Yılbaşında binaltıyüz ekmeklik ekonomik gücü olan emekli, seçimin sonrasında ekmek fiyatlarında oluşan zam nedeniyle bin ekmeğe düşmüştü! Aylardır süren, her kezinde “emekliyi enflasyon altında ezdirmeyeceğiz, iyileştirme çalışmamalarımız sürüyor” diyen “iktidar”, son günlerde/ bırakın yakın zamanda her hangi bir “iyileştirme” istediklerini, emekliye “gün göstermek” gibi bir çabalarının olmadığını gördük!
***
Tüm siyasi partilerde bir “yerel seçim” karmaşası yaşanıyor! Bir yandan “iktidar”, bir yandan “muhalefet” yurttaşın kaygılarını kulak vermişler, “iyi” yaşamaları için kararlar almışlar, yurttaşın sorunu beş ay sonra gerçekleşecek belediye başkanı seçimi gibi, “kazanacak aday” aramaya odaklanmış! Başka da düşündükleri yok!

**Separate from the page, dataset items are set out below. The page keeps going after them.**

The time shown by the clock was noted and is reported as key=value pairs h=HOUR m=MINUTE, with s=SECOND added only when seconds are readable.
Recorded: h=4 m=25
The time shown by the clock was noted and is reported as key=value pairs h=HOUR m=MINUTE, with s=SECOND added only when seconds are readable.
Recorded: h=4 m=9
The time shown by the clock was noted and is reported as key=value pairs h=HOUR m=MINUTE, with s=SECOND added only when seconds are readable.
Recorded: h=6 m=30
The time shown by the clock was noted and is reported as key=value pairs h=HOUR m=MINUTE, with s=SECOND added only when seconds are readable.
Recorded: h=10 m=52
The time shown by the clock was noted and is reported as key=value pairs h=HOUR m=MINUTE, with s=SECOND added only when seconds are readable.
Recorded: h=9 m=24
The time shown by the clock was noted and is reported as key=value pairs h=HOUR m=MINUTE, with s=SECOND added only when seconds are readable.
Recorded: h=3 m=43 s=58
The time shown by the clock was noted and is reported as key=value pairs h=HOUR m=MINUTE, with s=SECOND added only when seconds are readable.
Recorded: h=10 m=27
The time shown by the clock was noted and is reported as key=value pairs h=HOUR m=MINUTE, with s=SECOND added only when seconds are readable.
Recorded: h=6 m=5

Yerel seçimlerin, “seçmenin” gözünde bir öneminin olması için, “birinin” kendi sorunlarına/ kaygılarına eğilimini/ yaklaşımını görmesi gerek! “İktidar” ya da “muhalefet”, hangisini ele alırsanız alın, kocaman boşluklar görüyorsunuz! Kocaman “ilgisizlik/ umursamazlık” görüyorsunuz!
***
Birkaç gün önce, yaşam koşulları “anlatılmayacak” zorluklar içinde olan “emeklilerin”, DİSK tarafından gerçekleştirilen buluşması vardı! “İktidarın” buluşmaya ilgi göstermeyeceğini anlayalım, ancak alanda olmayışlarını düşününce “muhalefetin” her fırsatta yaptığı açıklamaların “emekli çığırtkanlığı” olduğunu anlamamak olanaksız!

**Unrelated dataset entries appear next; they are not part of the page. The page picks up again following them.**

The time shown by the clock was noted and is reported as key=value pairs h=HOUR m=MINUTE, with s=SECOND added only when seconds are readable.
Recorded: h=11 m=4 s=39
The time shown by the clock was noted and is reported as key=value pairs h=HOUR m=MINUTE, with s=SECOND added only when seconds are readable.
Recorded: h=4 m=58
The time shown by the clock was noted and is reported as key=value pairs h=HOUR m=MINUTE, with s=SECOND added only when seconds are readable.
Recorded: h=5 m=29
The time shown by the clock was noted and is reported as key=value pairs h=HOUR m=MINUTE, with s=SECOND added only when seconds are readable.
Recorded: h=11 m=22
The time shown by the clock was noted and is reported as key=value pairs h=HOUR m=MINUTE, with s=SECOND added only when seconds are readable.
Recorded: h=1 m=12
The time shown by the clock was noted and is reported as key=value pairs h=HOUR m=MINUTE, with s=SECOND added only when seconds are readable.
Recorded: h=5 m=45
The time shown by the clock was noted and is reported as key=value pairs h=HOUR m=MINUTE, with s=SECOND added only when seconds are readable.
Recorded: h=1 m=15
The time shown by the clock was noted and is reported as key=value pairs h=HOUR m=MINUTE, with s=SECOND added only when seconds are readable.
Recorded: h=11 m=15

Buluşma Adana’da da olmuş olsa böyle olacaktı! Milletvekilleri olmayacaktı, Anakent Belediye Başkanı katkı yapmayacaktı, il/ ilçe örgütleri uzak duracaktı! Bu öyle az bir sayı değil, sayıları yaklaşık onbeşmilyon olan bir katmandan söz ediyorum! “İçinde” içtenlik olmayan “basın bültenleri” olunca kimseye sıra vermeyen vekiller, “destek” söz konusu olunca “köşe bucak” kaçacak yer arıyor olmalılar! Ne de olsa seçmenin oyu “çantada keklik” ya da “tıpış tıpış” varacakları yer!
***
Seçim sonunda “biri” kazanacak! Bunun “kim” olacağını “hiç” umursamıyorum! Yeter ki “insan” odaklı olsun, yeter ki “içten” olsun, yeter ki “gelişmekte olan ülke hastalığına” bulaşmamış olsun! Yaptıkları çalışmalar “şu an” yaşamını sürdüren yurttaşın yaşamını/ sevincini/ doyumunu kolaylaştırsın!
Şimdi çeşitli hesaplar yapılıyor Adana’da; Zeydan Karalar yeniden kazanabilir mi, AKP’nin aday çıkarmayıp “yine” MHP adayına destek olması sağlanabilir mi, İYİP/ DHP kendi adaylarını çıkarırsa Karalar’ı ne denli etkiler, adaylarını “demokratik yoldan” belirlenmeyip “tepeden” saptanması CHP’de tartışma oluşturur mu?
İnanın bunların hiçbiri “yurttaşın/ emeklini” sorunu değil; olmayacakta!